- [Çözülecek Problemler]
1: Aşağıdaki metin bloğunda "Beni benden alan tatlar…" sözcüklerini içeren yerle açılıp "tattı onun için." ile kapanan bölümü hiç değiştirmeden yazın.
2: Aşağıdaki girdilerde "How many lines are shown in the chart?" ifadesini içeren satırdan başlayıp "mean vs median" ifadesini içeren satırda biten bölümü, her iki uç satır da dahil olmak üzere, her satır bir dize olacak biçimde JSON listesine dönüştürün. Boş satırları atlayın, resimleri de yanıta almayın.

- [Metin Bloğu]
***
Beni Benden Alan Tatlar

Deneyimsel Tasarım Öğretisi

Beni Benden Alan Tatlar

Beni benden alan tatlar…

Soğuk günlerin ardından, güneşi görünce çok sevinmişti. Bu fırsatı değerlendirip kendini bahçeye atmıştı. Masasına kurulmuş mis gibi havayı solurken, kitap okumaya koyulmuştu. Sayfaları çevirirken bir yandan da rüzgarın fısıltısına kulak veriyordu. O sırada annesi elinde bir pasta tabağıyla gelmişti. O da nesi çilekli pasta! Hem de taze mevsim çilekleriyle… “Aaa! Ne yaptın sen? Beni benden aldın canım annem”. Havanın, ortamın güzelliğine bir de annesinin lezzetli pastası eklenmişti. Hepsi ayrı bir tattı onun için.
***
- [Verilen Girdiler]
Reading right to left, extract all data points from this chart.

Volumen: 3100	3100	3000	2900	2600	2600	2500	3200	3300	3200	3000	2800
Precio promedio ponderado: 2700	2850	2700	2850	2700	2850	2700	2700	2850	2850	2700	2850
***
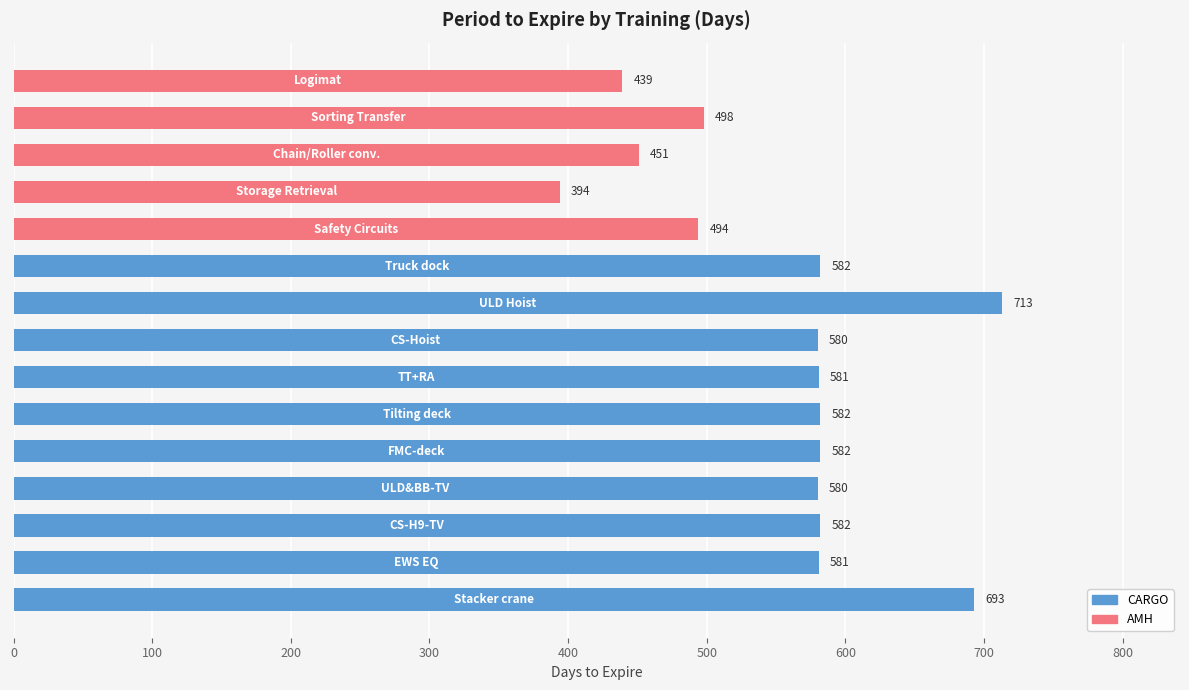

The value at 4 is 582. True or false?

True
***
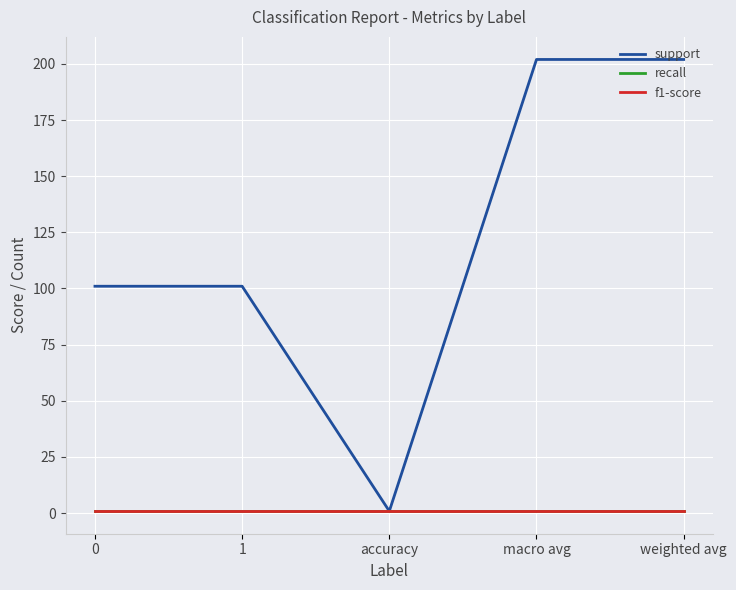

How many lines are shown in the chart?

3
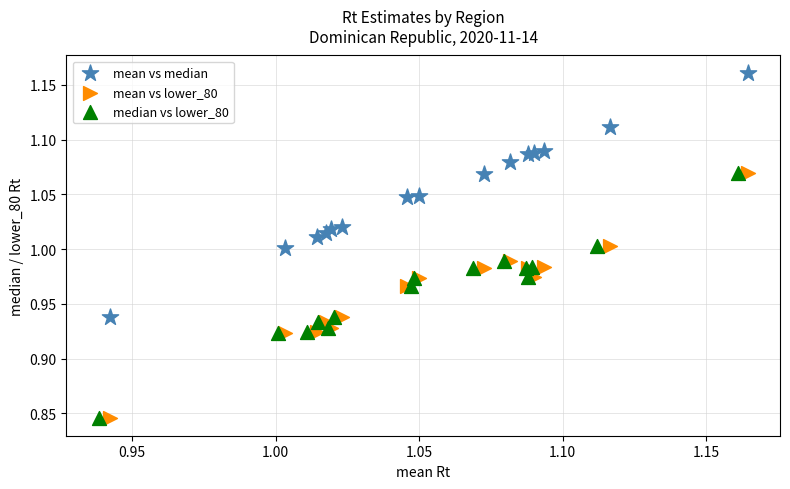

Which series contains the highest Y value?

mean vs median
***
- [Yanıt Listesi]
1:
Beni benden alan tatlar…

Soğuk günlerin ardından, güneşi görünce çok sevinmişti. Bu fırsatı değerlendirip kendini bahçeye atmıştı. Masasına kurulmuş mis gibi havayı solurken, kitap okumaya koyulmuştu. Sayfaları çevirirken bir yandan da rüzgarın fısıltısına kulak veriyordu. O sırada annesi elinde bir pasta tabağıyla gelmişti. O da nesi çilekli pasta! Hem de taze mevsim çilekleriyle… “Aaa! Ne yaptın sen? Beni benden aldın canım annem”. Havanın, ortamın güzelliğine bir de annesinin lezzetli pastası eklenmişti. Hepsi ayrı bir tattı onun için.

2:
[
  "How many lines are shown in the chart?",
  "3",
  "Which series contains the highest Y value?",
  "mean vs median"
]